Prot. civile Fvg, 2.000 chiamate in un'ora e mezza - Tra le 16.30 e le 18.00 di ieri, periodo in cui si è abbattuta su oltre 120 Comuni del Friuli Venezia Giulia la forte perturbazione che ha causato danni e disagi, il Numero unico per le emergenze 112 ha ricevuto circa 2.000 telefonate, un numero pari a quello che viene gestito nell'arco di un'intera giornata, la maggior parte delle quali indirizzate ai Vigili del Fuoco. Lo rende noto l'assessore regionale con delega alla Protezione civile, Paolo Panontin: "Dato l'elevato numero di contatti, il sistema ha deviato le chiamate in eccesso alla centrale del Nue di Brescia, che ha dato un importante supporto agli operatori della nostra centrale regionale. Nonostante la situazione di emergenza l'elevata professionalità degli operatori ha quindi permesso di dare risposte rapide alle emergenze mediche, ovvero quelle indirizzate al 118". Panontin aggiunge che "la perturbazione ha coinvolto moltissimi Comuni, e verso il centralino dei Vigili del fuoco è stato smistato un numero enorme di telefonate proprio nel momento in cui questi hanno dovuto mettere in campo tutto il personale disponibile per fare fronte all'emergenza, assieme alla Protezione civile e alle forze dell'ordine. Considerato il tipo di fenomeno atmosferico i cittadini hanno quindi chiesto l'intervento dei vigili del fuoco, con un conseguente allungamento dei tempi necessari per dialogare con i loro operatori. In questo caso l'introduzione del Nue ha permesso di filtrare le chiamate, di identificare e dare risposte tempestive alle chiamate più urgenti, ovvero quelle sanitarie destinate al 118. A queste ultime è stata data la precedenza - conclude - così da proteggere il bene più prezioso, ovvero la vita delle persone".

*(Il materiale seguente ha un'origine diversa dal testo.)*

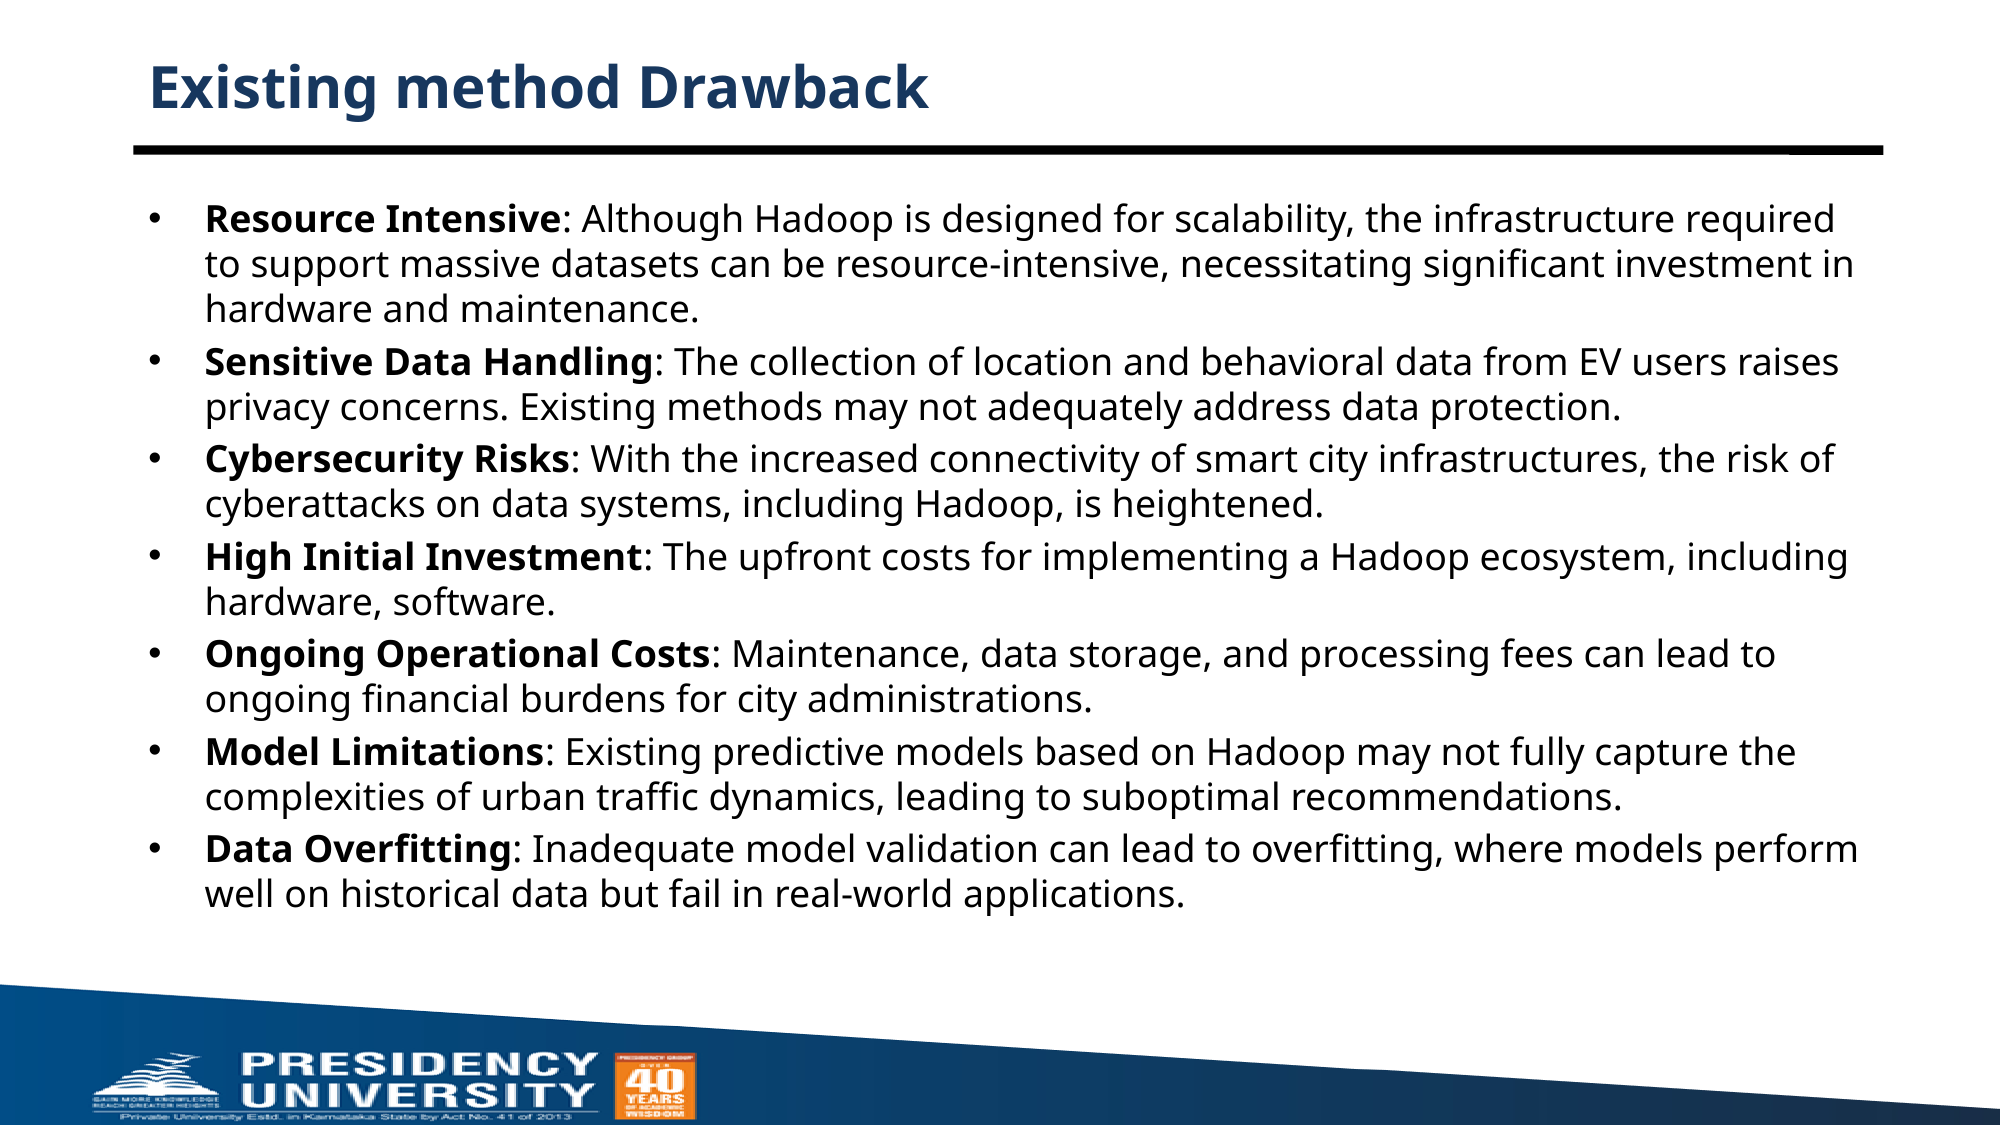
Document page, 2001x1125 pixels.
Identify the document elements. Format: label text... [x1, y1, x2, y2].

list Resource Intensive: Although Hadoop is designed for scalability, the infrastructure required to support massive datasets can be resource-intensive, necessitating significant investment in hardware and maintenance. Sensitive Data Handling: The collection of location and behavioral data from EV users raises privacy concerns. Existing methods may not adequately address data protection. Cybersecurity Risks: With the increased connectivity of smart city infrastructures, the risk of cyberattacks on data systems, including Hadoop, is heightened. High Initial Investment: The upfront costs for implementing a Hadoop ecosystem, including hardware, software. Ongoing Operational Costs: Maintenance, data storage, and processing fees can lead to ongoing financial burdens for city administrations. Model Limitations: Existing predictive models based on Hadoop may not fully capture the complexities of urban traffic dynamics, leading to suboptimal recommendations. Data Overfitting: Inadequate model validation can lead to overfitting, where models perform well on historical data but fail in real-world applications. [133, 187, 1884, 1000]
title Existing method Drawback [133, 45, 1884, 125]
picture [0, 982, 2000, 1125]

Frane e smottamenti in Trentino  - Dopo la grandine, le frane e gli smottamenti. L'eccezionale ondata di maltempo delle ultime ore ha nuovamente mobilitato in Trentino protezione civile e vigili del fuoco. Particolarmente colpita la parte occidentale della provincia e le valli di Cembra e Fiemme dove alcune famiglie hanno dovuto lasciare temporaneamente le loro abitazioni a scopo precauzionale per una serie di smottamenti. Una frana ha provocato la chiusura della statale 240 tra le valli del Chiese e di Ledro. La Giunta provinciale, riunita stamattina, formalizzerà a Roma la richiesta dello stato di calamità. Ancora da quantificare i danni, soprattutto per quanto riguarda l'agricoltura: dai primi rilievi però appaiono molto ingenti.

Lombardia, per Coldiretti danni per 100 milioni  - La tromba d'aria e la grandine - che hanno colpito nel Bresciano la zona della Franciacorta, di Rovato e del Lago d'Iseo hanno provocato danni per cento milioni di euro all'agricoltura. Lo ha reso noto Coldiretti Lombardia, precisando che sono stati sventrati tremila metri quadrati di serre, e danneggiati vigneti e uliveti. La tempesta di ghiaccio e vento ha colpito a macchia di leopardo: sono stati coinvolti filari di vigna, piante di ulivo e colture sotto serra. Dopo le gelate a sorpresa della primavera scorsa - spiega la Coldiretti Lombardia, le grandinate sparse. "Il conto dei danni - sottolinea il presidente Ettore Prandini - ammonta a circa 100 milioni di euro in Lombardia e supera i 2 miliardi a livello nazionale. Chicchi di grandine grossi come uova non lasciano scampo. Negli ultimi dieci anni in Italia abbiamo avuto 14 miliardi di euro di danni per colpa delle anomalie climatiche".